(by Christine Bryant, Eastside Editor - February 04, 2010)
Football season is my favorite of the year, but nothing makes me cringe more than when the clock ticks to zero in an NFL game and the score is tied.
So when two weeks ago the NFC Championship game between the Minnesota Vikings and the New Orleans Saints went into overtime, I wasn't happy.
Why? It's simple. I hate the NFL's OT rules.
For those of you who aren't familiar with OT rules, the game comes down to sudden death. A coin toss determines which team gets the ball first, and the first team to score wins. During the regular season, if no one scores after 15 minutes, the game ends in a tie. In the post-season, the two teams play until someone scores.

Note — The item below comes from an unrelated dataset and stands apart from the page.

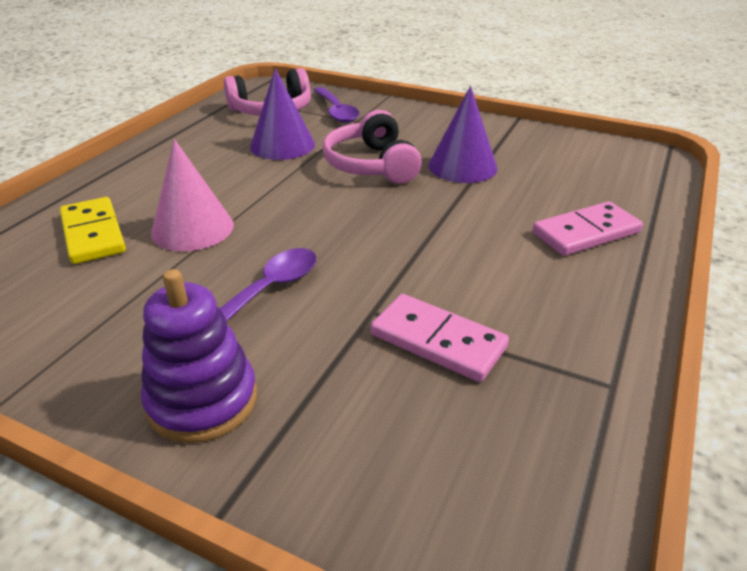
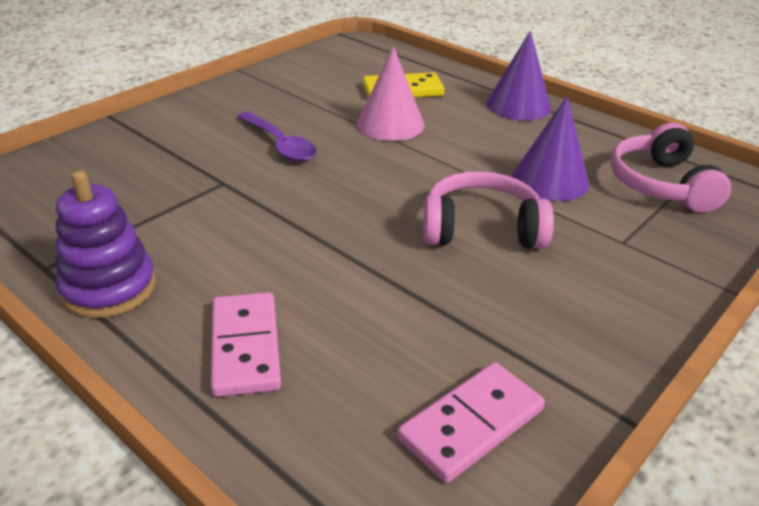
camera: 105 degrees right, 0 degrees up
(202, 400) = (192, 117): purple stacking toy -> purple stacking toy (109, 288)
(336, 111) = (660, 231): purple spoon -> none
(437, 341) = (165, 202): pink domino -> pink domino (471, 424)
(462, 166) = (456, 298): purple cone -> purple cone (518, 105)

The Elias Sports Bureau reports that the team that wins the OT toss has won 54 percent of games, with 70 percent decided by a field goal.
It is sudden death, at least to the fan whose team lost the coin toss.
While some sports like basketball offer a timed OT in which the team with the most points at the end of that period wins, NCAA football offers the opportunity for both teams to have possession of the ball.
Although rules vary by sport and level, NFL football is one of the only sports - if not the only - that doesn't offer the opportunity for both teams to have possession, unless the team that wins the coin toss falters.
When a NFC championship game that produces more than 700 net rushing and passing yards comes down to the wire and is decided by overtime in which only one team gets possession of the ball, something is wrong. It's not even about what's fair to the players, the team owners and the NFL. It's about what's fair to football fans.
Yes, Brett Favre had his chance to score at the end of the fourth quarter during the NFC Championship. But Drew Brees also had that same opportunity throughout the game.
Yes, the team that wins the coin toss still must score. But typically after the punt return, it only takes two or three plays to get into field goal range.
Yes, defensive players are paid millions of dollars to stop plays. But offensive players are paid millions of dollars to make plays.
Sounds like a toss up? It is.
No Super Bowl has ever gone into overtime. Let's hope this year isn't the first.